Question

Consider a wire of length $4\,m$ and cross sectional area $1\,m{m^2}$carrying a current of $2\,A$. If each cubic meter of the material contains ${10^{29}}$ free electrons, find the average time taken by an electron to cross the length of the wire.

Answer 1

Hint:Average velocity attained by random moving electrons, when an external electric is applied, which causes the electrons to move in only one direction is called Drift velocity. Current produced by the electrons towards high potential is called drift current.

Formula used:
$u = \mu E$
Where $u$ is the drift velocity, $\mu $ is the electron mobility and $E$ is the electric field.
Drift is calculated from the formula,
$i = neAvd$
Here $i$ is current, $n$ is number of electrons, $A$ is area of cross sectional and $vd$ is drift velocity.

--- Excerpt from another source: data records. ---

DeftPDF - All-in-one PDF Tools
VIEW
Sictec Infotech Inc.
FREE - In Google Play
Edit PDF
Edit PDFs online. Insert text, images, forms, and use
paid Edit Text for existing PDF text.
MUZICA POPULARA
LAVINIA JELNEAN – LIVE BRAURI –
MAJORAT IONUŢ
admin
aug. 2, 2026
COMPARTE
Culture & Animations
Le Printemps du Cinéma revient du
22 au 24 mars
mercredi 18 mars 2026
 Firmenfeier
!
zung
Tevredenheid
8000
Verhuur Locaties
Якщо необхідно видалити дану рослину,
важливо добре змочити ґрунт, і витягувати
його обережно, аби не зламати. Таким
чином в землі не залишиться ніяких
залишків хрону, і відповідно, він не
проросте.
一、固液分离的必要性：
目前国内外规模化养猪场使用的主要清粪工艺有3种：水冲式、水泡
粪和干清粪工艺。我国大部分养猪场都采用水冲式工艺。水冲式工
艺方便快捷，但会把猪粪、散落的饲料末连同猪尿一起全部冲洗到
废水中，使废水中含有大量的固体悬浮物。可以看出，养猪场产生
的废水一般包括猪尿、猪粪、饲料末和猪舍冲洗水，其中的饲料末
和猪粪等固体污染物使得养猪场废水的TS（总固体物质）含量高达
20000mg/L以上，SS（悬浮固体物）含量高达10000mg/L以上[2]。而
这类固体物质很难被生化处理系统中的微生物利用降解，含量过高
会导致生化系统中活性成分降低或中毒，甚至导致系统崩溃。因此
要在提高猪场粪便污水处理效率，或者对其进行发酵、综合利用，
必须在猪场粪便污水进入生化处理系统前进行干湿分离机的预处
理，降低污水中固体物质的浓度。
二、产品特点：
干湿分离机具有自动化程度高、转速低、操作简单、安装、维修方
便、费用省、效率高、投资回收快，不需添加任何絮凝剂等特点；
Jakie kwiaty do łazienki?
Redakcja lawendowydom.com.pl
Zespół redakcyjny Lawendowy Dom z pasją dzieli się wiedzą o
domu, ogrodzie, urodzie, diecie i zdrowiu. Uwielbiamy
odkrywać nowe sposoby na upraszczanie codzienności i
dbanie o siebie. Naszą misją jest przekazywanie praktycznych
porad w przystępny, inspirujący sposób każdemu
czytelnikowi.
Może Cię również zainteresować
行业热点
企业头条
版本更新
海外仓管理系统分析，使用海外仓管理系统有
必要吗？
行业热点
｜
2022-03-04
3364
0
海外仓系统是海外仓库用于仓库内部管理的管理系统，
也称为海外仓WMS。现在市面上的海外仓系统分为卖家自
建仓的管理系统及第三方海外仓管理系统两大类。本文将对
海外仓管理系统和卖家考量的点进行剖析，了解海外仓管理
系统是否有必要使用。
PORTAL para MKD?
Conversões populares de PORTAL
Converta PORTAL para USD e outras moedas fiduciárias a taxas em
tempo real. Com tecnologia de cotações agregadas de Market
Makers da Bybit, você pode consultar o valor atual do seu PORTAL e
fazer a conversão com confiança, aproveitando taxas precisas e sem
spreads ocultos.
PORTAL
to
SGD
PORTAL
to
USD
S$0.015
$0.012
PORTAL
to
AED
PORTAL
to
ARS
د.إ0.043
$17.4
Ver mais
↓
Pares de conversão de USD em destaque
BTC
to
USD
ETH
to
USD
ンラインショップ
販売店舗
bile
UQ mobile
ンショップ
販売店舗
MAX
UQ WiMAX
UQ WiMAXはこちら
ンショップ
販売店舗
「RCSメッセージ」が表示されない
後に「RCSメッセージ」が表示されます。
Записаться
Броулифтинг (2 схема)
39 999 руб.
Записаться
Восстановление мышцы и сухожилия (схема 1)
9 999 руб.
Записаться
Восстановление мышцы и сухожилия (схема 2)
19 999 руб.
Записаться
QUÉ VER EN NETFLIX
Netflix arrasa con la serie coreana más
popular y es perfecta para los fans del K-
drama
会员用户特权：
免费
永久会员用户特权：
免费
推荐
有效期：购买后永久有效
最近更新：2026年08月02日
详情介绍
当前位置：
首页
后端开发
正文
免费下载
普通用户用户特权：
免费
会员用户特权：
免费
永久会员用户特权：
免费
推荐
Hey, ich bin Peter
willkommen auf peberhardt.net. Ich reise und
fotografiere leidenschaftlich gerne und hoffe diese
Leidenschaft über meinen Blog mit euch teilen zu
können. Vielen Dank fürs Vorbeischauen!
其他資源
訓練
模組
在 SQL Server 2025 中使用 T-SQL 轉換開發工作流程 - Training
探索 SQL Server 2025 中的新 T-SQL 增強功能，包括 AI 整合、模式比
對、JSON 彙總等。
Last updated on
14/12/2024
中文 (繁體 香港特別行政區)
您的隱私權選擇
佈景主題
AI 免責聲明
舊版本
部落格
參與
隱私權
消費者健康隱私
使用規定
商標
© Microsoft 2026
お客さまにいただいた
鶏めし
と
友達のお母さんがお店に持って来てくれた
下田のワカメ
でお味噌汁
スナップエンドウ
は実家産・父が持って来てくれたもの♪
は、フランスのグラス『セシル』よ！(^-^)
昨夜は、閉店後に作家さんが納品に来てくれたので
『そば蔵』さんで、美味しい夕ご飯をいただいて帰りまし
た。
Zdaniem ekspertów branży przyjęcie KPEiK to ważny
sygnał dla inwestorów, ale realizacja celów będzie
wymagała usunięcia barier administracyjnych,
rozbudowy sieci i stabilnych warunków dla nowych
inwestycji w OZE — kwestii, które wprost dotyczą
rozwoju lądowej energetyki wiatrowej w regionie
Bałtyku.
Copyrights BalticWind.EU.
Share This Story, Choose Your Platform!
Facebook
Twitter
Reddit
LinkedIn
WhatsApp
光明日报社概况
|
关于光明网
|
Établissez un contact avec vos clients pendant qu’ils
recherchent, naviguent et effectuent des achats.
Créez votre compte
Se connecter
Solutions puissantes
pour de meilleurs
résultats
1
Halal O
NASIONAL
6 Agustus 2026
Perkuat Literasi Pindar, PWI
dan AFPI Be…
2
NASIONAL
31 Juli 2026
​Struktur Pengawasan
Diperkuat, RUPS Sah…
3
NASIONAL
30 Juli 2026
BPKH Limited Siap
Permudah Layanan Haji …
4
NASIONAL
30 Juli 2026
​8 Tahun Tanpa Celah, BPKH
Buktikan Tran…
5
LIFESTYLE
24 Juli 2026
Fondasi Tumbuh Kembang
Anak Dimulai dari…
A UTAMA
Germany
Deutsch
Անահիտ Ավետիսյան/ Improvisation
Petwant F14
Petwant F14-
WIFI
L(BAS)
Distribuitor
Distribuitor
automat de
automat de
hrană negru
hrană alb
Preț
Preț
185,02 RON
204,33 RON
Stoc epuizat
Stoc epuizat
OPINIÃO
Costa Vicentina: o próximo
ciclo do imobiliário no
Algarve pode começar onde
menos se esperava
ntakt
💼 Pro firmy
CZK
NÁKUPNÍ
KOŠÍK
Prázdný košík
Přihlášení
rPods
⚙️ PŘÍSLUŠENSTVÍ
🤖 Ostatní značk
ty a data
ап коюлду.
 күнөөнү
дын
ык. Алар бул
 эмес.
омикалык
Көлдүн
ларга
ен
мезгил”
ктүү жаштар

Complete step by step answer:
Drift velocity occurs due the fact that when an electric field is applied to the randomly moving electron, they slightly tend to shift to the higher potential end, thus they gain a velocity while in random motion, to shift to higher potential and this is known as drift velocity.

Given measurements are,
$i = 2A \\
\Rightarrow n = {10^{29}}{m^3} \\
\Rightarrow e = 1.6 \times {10^{ - 19}}C \\
\Rightarrow A = 1m{m^2} = {10^{ - 6}}{m^2} $
Substituting all the values in drift formula we get,
$v_d = \dfrac{2}{{{{10}^{29}} \times 1.6 \times {{10}^{ - 19}} \times {{10}^{ - 6}}}} \\
\Rightarrow v_d = \dfrac{2}{{1.6 \times {{10}^4}}} \\
\Rightarrow v_d = \dfrac{1}{{8000}} $
We have calculated the drift value, now we have to calculate the time.As mentioned in the question, time taken by an electron to cross the length of the wire.Given length of the wire is 4m and time taken cross the length of the wire is,
$t = \dfrac{l}{{vd}}$
$l$ length of the wire is 4m and $v_d$ is drift velocity.
$t = \dfrac{4}{{\dfrac{1}{{8000}}}} \\
\therefore t = 32000\,s $
We are converting into seconds then we get, $t = 3.2 \times {10^4}$ seconds. Each electron time taken to cross the length of the wire is $3.2 \times {10^4}$ seconds.

Note:Drift velocity occurs in a current carrying body in the direction opposite to the direction of the electric field. The time has been calculated just using the normal concept of distance equal to product of time and velocity where distance here represents the length of wire that the electron has to travel and the speed as drift velocity.